GIVEN EXERCISE
Count the lines in the records below that contain the string "style", treating uppercase and lowercase as different, and reply with the number alone.
start WORKING DATA
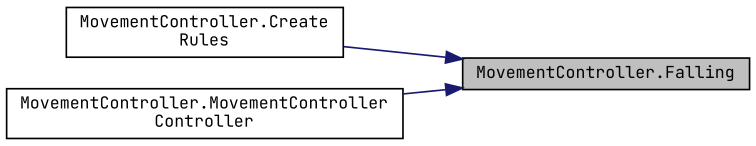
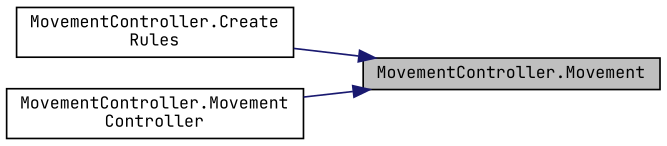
  digraph {
    fontname="JetBrains Mono"
    rankdir=RL
    node [color=black fillcolor=white fontname="JetBrains Mono" fontsize=10 shape=record style=filled]
    edge [color=midnightblue dir=back fontname="JetBrains Mono" fontsize=10 labelfontname=Helvetica labelfontsize=10 style=solid]
-   n1 [fillcolor=grey75 fontcolor=black height=0.2 label="MovementController.Falling" width=0.4]
+   n1 [fillcolor=grey75 fontcolor=black height=0.2 label="MovementController.Movement" width=0.4]
    n2 [height=0.2 label="MovementController.Create\lRules" width=0.4]
-   n3 [height=0.2 label="MovementController.MovementController\lController" width=0.4]
+   n3 [height=0.2 label="MovementController.Movement\lController" width=0.4]
    n1 -> n2
    n1 -> n3
  }
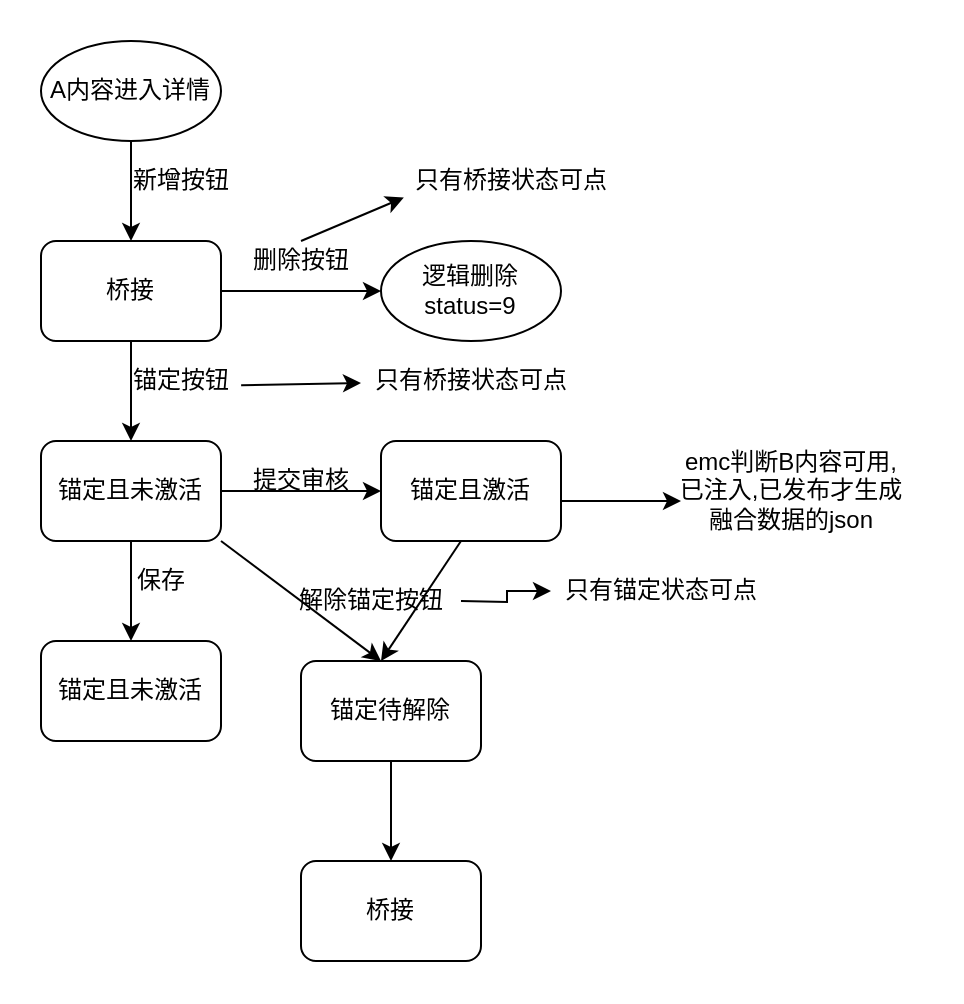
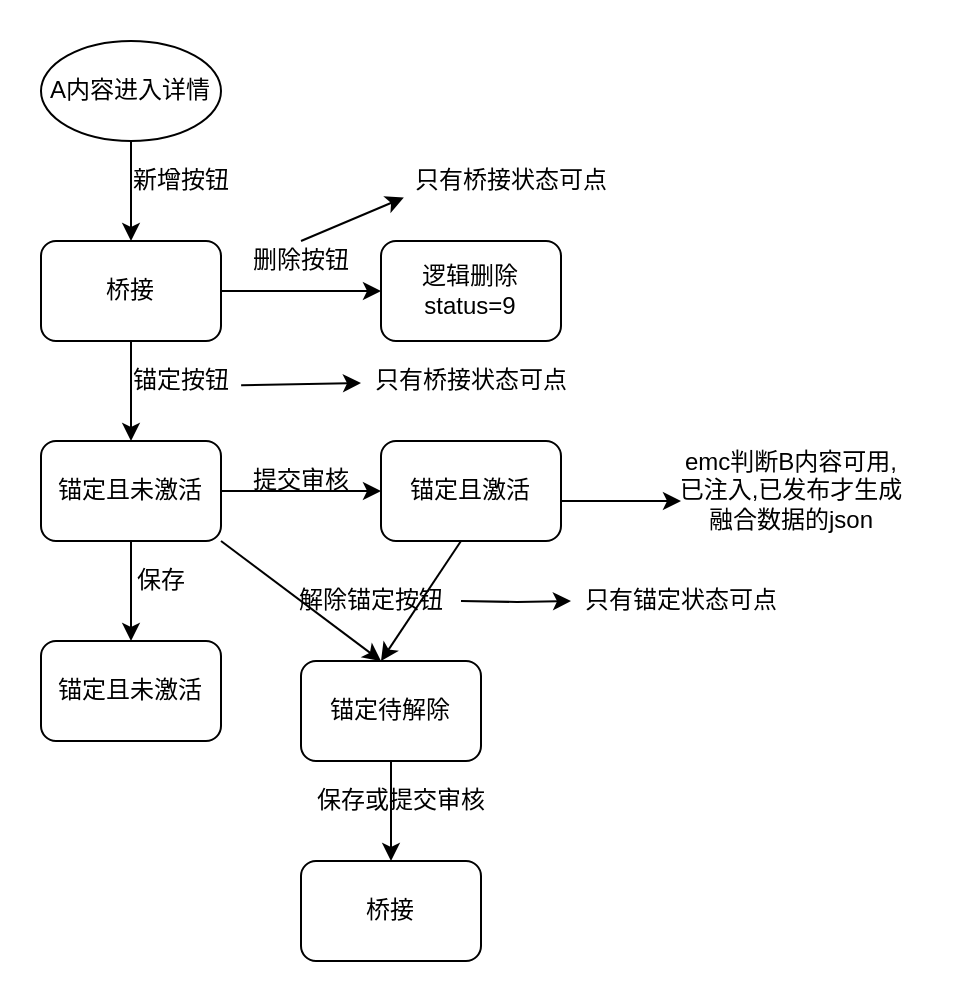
end WORKING DATA
RESULT FOR THIS TASK
2